Netherlands Supreme Court clarifies euthanasia law in case that involved Alzheimer’s nursing home resident.One should always be careful about what one is signing, but in the Netherlands, especially so, when it comes to life and death.
If a Dutch resident has written that he would like to have physician-assisted suicide or euthanasia, that desire will likely be carried out, even if the patient has since entered into a state of dementia and has changed his mind.
The Netherlands’ Supreme Court ruled this week that, “A physician may carry out a written request beforehand for euthanasia in people with advanced dementia.”
But the killing would have to be done under the Netherlands’ already established rules, including the stipulation that the patient must have “unbearable and endless suffering” and that at least two doctors must have agreed to carry out the procedure. The patient must have requested euthanasia before he could no longer express his will as a result of advanced dementia.
Previously, patients would need to confirm their request before a doctor carried out the death sentence.
The case decided on Tuesday involved a nursing home doctor who has since been acquitted for carrying out a euthanasia on a resident of the home in 2016. The 74-year-old woman had been diagnosed with Alzheimer’s four years earlier, and wrote a statement that she wanted to be euthanized before entering a nursing home. She added that she wanted to decide “while still in my senses and when I think the time is right.”
Prosecutors argued that the doctor did not do enough to confirm the woman’s consent, saying that once she was admitted to the home, she gave “mixed signals,” CNN reported.
In fact, during the euthanasia, she had to be restrained by family members.
Though the doctor was cleared of any wrongdoing in 2019, the case was referred to the Supreme Court in an effort to establish legal precedent.

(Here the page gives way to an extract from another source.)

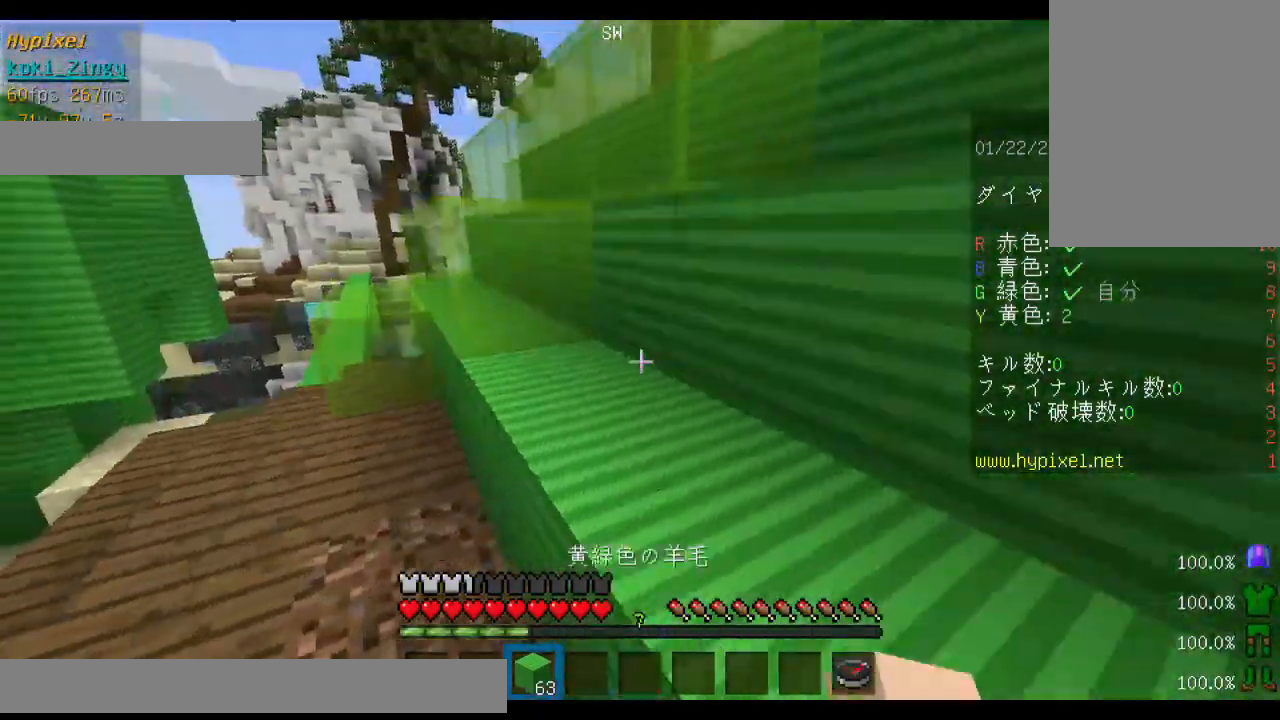
{"keys": ["space", "w"], "mouse": [], "events": []}
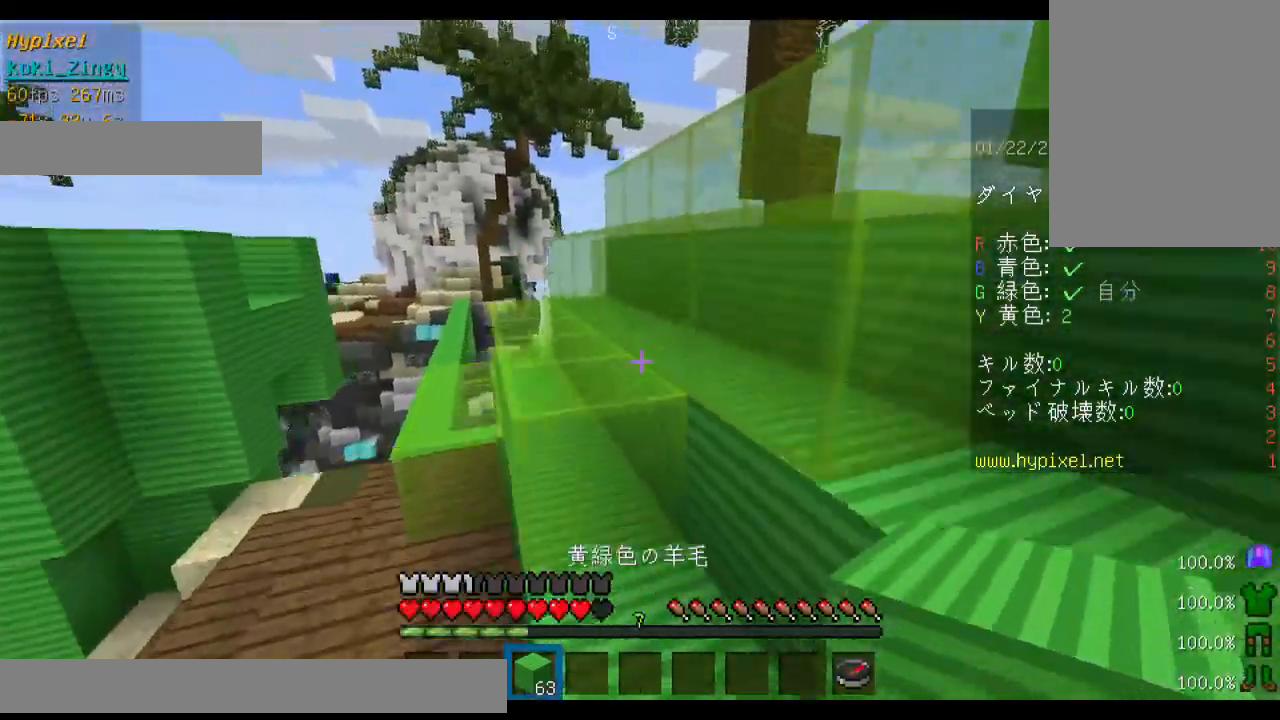
{"keys": ["a", "space", "w"], "mouse": [], "events": [[133, "a", "down"]]}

“A doctor may respond to a written request for granting euthanasia to people with advanced dementia. In such a situation, all legal requirements for euthanasia must be met, including the requirement that there is hopeless and unbearable suffering. The doctor is then not punishable,” the Hague-based court said Tuesday, according to CNN:
The ruling also noted that doctors can legally follow through with the procedure if the patient can no longer agree to it, due to their illness.
“Even if it is clear that the request is intended for the situation of advanced dementia, and that situation is reached so that the patient is no longer is able to form and express a will, there can be circumstances where no follow-up on the request is possible,” it said.
René Héman, president of the Royal Dutch Medical Association welcomed the ruling, but warned that the situation remained complicated for doctors.
“It is good that there is now a ruling from the Supreme Court. But even with more legal clarity, not all complicated dilemmas around euthanasia in the case of dementia are gone. With every request to end a life, a doctor must still make an individual assessment if euthanasia is appropriate and if all due care criteria are met,” Héman said in a statement.
“Doctors act according to professional standards and also on their moral compass. The doctor’s own consideration is and remains very important,” he added.
But Cardinal Willem Jacobus Eijk of Utrecht said that the ruling creates confusion and raises questions about consent, especially for the most vulnerable at the end of life, according to Catholic News Agency.
Cardinal Eijk questioned whether a statement signed four years earlier by a patient would still express the actual will of the patient.